** Material for this exercise follows **
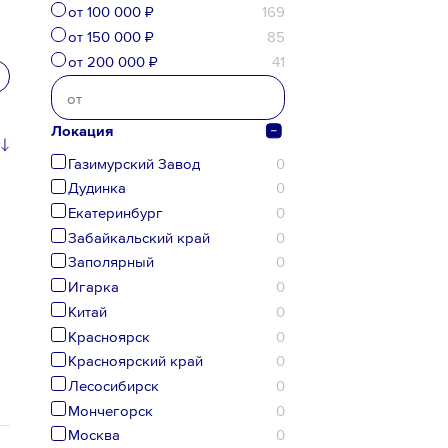
от 100 000 ₽
169
от 150 000 ₽
85
от 200 000 ₽
41
Локация
Газимурский Завод
0
Дудинка
0
Екатеринбург
0
Забайкальский край
0
Заполярный
0
Игарка
0
Китай
0
Красноярск
0
Красноярский край
0
Лесосибирск
0
Мончегорск
0
Москва
0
** End of Material for this exercise **
§ What to produce
Copy out the text read from the records above, line for line and unchanged, and leave the pictures out of the answer.

§ Exercise answer
от 100 000 ₽
169
от 150 000 ₽
85
от 200 000 ₽
41
Локация
Газимурский Завод
0
Дудинка
0
Екатеринбург
0
Забайкальский край
0
Заполярный
0
Игарка
0
Китай
0
Красноярск
0
Красноярский край
0
Лесосибирск
0
Мончегорск
0
Москва
0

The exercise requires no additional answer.